__WORK ORDER__:
Please repeat exactly the lines below from the line with "transfer fee. They're" to the line with "GHT Group approaches lighting design", including both, and leave out every picture.

+++ PROVIDED ENTRIES +++

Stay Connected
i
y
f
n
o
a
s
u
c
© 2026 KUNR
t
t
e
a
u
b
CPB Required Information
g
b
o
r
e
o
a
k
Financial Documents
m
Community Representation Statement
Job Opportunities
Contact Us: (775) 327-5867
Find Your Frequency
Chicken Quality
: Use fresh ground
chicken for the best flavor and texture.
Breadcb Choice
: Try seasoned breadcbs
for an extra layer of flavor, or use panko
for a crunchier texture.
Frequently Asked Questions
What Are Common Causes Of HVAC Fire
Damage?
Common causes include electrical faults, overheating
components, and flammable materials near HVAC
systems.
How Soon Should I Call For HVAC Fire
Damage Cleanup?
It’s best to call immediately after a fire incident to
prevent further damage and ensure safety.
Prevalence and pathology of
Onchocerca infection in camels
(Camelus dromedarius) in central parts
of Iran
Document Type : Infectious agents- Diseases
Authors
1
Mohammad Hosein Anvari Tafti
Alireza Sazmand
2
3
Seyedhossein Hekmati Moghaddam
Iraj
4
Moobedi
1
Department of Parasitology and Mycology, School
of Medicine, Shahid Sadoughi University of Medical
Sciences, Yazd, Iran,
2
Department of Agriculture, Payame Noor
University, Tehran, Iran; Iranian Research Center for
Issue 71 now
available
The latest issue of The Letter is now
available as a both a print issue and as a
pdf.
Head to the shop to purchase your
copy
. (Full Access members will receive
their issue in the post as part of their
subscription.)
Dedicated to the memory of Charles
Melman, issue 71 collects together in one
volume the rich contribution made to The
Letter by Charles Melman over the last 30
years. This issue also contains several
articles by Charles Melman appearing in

+++
+++ PROVIDED ENTRIES +++

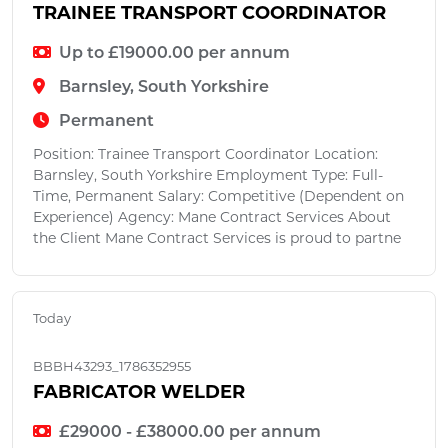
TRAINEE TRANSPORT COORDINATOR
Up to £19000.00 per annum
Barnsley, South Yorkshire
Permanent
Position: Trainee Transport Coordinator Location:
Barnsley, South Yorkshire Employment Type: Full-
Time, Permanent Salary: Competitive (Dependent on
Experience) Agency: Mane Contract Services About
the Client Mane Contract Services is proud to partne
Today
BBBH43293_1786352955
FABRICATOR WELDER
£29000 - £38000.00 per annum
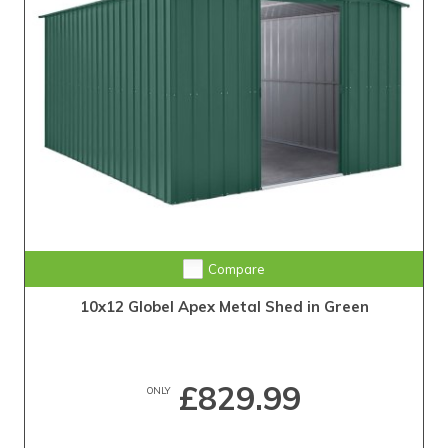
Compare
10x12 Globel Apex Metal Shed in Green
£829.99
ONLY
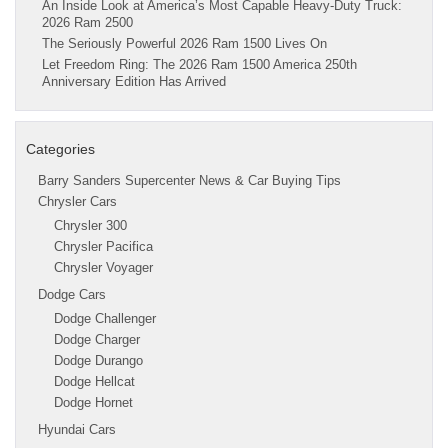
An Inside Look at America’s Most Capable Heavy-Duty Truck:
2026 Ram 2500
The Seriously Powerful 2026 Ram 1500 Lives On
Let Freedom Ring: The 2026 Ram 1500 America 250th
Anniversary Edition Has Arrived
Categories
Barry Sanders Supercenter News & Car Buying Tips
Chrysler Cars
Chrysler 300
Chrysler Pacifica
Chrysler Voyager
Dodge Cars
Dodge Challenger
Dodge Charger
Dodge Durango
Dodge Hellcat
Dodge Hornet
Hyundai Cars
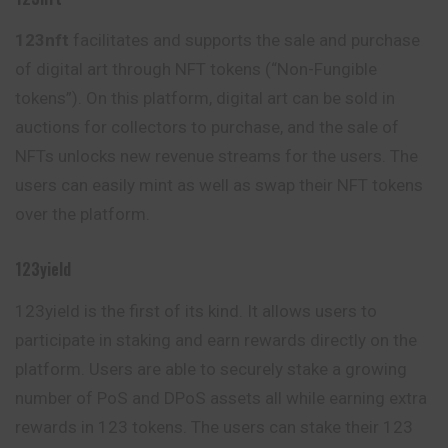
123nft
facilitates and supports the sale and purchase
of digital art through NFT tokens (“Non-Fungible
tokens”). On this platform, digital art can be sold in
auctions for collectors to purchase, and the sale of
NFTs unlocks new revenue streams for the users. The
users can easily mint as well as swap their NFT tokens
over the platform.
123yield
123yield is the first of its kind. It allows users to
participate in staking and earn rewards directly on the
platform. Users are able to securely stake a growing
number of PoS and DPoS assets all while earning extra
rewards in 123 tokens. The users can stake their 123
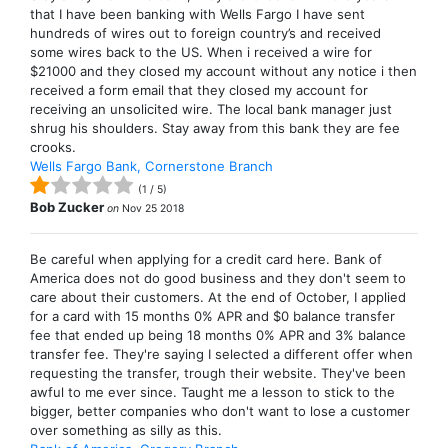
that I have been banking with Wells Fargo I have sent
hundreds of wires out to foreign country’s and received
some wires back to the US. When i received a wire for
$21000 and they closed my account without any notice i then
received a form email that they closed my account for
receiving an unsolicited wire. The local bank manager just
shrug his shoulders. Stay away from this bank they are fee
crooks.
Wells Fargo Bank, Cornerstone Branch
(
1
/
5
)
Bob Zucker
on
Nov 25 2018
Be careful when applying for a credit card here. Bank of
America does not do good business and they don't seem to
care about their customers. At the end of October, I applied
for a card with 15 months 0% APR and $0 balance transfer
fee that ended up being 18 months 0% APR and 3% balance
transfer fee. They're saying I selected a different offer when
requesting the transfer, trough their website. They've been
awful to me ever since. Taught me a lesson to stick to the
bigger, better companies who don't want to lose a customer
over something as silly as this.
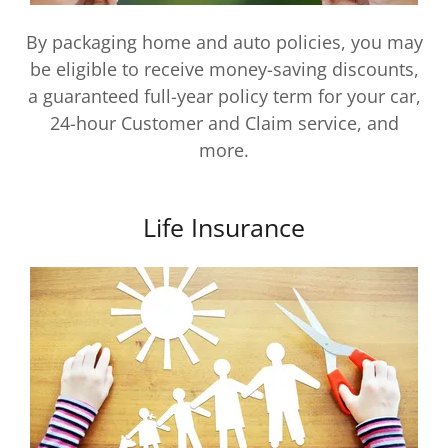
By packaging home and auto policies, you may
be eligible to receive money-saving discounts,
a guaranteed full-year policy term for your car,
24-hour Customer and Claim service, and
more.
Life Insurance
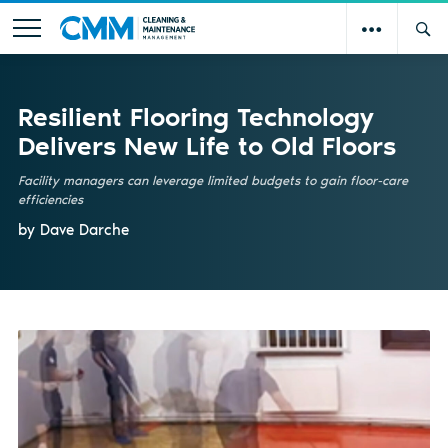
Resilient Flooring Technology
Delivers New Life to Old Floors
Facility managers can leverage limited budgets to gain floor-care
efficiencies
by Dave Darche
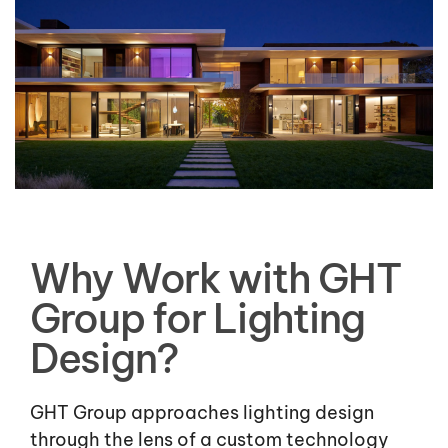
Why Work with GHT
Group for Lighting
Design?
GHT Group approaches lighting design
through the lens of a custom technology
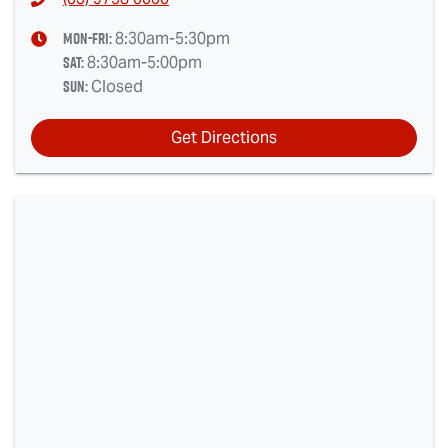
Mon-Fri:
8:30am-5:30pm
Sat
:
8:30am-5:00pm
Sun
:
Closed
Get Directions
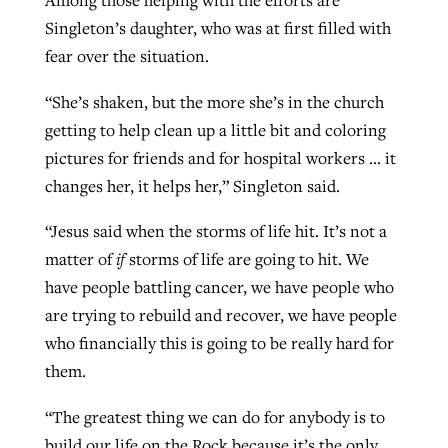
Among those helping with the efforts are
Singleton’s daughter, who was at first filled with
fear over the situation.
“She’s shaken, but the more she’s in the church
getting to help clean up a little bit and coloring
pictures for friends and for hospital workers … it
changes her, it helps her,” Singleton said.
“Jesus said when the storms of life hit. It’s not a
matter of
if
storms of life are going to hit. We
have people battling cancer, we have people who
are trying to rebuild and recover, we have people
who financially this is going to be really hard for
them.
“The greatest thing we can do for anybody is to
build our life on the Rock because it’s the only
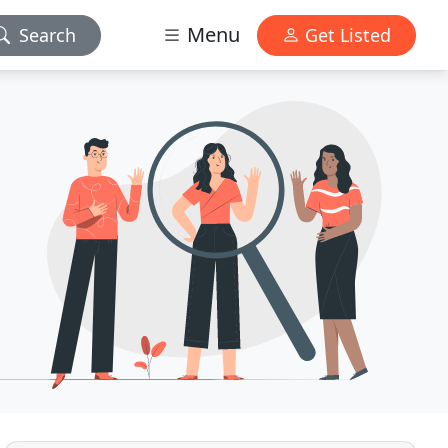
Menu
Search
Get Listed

+++
+++ PROVIDED ENTRIES +++

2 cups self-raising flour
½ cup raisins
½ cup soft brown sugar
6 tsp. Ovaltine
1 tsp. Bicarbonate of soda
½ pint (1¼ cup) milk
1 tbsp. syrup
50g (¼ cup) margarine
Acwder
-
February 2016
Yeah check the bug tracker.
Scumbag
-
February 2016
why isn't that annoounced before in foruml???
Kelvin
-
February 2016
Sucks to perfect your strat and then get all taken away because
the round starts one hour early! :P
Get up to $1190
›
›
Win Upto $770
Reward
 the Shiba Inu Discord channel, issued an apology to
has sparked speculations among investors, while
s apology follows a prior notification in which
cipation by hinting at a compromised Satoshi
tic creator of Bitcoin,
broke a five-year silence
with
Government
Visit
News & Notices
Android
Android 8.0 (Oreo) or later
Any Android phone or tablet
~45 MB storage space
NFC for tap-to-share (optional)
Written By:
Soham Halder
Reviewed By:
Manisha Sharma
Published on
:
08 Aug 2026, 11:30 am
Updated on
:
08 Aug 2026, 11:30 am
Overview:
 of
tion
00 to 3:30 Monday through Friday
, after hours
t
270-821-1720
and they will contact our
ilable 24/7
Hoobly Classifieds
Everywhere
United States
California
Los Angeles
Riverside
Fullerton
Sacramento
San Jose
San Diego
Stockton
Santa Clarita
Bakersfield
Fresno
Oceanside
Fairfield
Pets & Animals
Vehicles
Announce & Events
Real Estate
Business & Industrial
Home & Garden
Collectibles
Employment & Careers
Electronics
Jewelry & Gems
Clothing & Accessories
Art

+++

__ANSWER BOX__:
transfer fee. They're saying I selected a different offer when
requesting the transfer, trough their website. They've been
awful to me ever since. Taught me a lesson to stick to the
bigger, better companies who don't want to lose a customer
over something as silly as this.
By packaging home and auto policies, you may
be eligible to receive money-saving discounts,
a guaranteed full-year policy term for your car,
24-hour Customer and Claim service, and
more.
Life Insurance
Resilient Flooring Technology
Delivers New Life to Old Floors
Facility managers can leverage limited budgets to gain floor-care
efficiencies
by Dave Darche
Why Work with GHT
Group for Lighting
Design?
GHT Group approaches lighting design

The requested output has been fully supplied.